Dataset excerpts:

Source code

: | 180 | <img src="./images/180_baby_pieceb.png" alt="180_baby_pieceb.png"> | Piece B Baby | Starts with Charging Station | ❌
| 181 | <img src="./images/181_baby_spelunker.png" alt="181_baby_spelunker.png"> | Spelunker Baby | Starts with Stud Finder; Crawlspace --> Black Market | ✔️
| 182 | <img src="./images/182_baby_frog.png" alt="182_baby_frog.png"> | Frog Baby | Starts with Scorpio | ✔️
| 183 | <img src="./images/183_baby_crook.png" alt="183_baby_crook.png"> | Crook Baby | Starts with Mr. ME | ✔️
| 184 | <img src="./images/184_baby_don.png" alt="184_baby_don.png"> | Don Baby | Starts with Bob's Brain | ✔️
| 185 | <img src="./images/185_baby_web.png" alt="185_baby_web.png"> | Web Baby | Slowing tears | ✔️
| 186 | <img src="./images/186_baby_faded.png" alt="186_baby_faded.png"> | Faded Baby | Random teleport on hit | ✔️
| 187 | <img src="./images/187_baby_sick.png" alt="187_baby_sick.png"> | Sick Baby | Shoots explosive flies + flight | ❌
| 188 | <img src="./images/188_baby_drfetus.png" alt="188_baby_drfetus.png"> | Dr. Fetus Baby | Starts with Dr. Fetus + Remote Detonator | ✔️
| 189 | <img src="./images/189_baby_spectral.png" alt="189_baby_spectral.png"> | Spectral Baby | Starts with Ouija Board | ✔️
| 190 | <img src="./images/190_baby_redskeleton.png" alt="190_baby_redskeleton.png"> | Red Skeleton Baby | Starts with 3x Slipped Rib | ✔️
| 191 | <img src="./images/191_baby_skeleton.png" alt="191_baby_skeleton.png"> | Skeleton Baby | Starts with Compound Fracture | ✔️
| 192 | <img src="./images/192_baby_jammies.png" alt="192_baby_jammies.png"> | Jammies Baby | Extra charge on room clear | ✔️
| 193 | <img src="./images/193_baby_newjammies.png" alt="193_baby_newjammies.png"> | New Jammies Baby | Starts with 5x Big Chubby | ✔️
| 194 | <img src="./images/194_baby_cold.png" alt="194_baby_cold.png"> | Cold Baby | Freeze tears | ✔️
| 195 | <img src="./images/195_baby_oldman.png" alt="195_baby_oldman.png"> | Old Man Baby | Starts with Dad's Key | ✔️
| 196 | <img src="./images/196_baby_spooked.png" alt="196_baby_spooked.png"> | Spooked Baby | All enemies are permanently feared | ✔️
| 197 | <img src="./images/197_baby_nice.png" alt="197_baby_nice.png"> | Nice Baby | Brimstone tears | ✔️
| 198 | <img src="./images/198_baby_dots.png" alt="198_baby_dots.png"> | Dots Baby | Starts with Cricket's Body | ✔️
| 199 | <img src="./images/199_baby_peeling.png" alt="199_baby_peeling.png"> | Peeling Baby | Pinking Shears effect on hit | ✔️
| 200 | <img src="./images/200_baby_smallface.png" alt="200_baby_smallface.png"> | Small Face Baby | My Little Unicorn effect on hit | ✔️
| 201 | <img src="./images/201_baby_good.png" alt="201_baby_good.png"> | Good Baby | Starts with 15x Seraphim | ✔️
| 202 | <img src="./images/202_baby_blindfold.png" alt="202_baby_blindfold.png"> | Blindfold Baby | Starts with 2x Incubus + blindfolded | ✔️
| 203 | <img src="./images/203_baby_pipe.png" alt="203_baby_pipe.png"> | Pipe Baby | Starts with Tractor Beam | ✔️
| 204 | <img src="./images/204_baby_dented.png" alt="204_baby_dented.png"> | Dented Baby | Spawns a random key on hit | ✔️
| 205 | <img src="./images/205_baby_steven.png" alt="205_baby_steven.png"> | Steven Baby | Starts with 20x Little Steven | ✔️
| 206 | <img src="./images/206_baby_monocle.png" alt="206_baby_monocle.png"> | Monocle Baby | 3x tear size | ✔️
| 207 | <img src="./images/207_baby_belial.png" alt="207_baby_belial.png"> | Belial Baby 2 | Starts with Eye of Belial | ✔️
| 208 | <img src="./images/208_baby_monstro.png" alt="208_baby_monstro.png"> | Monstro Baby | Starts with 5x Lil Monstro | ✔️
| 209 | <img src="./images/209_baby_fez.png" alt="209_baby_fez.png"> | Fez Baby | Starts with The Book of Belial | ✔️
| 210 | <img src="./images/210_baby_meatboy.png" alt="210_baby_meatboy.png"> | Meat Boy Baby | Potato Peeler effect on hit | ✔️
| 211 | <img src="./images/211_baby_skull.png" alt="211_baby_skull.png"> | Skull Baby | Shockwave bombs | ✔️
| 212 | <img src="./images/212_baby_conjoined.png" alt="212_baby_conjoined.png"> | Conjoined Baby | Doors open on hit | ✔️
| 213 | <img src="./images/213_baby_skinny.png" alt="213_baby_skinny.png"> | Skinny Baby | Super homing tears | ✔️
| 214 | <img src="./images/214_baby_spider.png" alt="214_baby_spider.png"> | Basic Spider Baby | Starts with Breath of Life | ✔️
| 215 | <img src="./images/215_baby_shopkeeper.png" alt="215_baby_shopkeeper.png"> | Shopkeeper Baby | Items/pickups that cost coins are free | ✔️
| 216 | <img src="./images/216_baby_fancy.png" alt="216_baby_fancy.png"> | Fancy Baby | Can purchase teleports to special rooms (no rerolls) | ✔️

What is required —
Pull out each line of the records above that contains the string "Skeleton". Case matters.

Reply —
| 190 | <img src="./images/190_baby_redskeleton.png" alt="190_baby_redskeleton.png"> | Red Skeleton Baby | Starts with 3x Slipped Rib | ✔️
| 191 | <img src="./images/191_baby_skeleton.png" alt="191_baby_skeleton.png"> | Skeleton Baby | Starts with Compound Fracture | ✔️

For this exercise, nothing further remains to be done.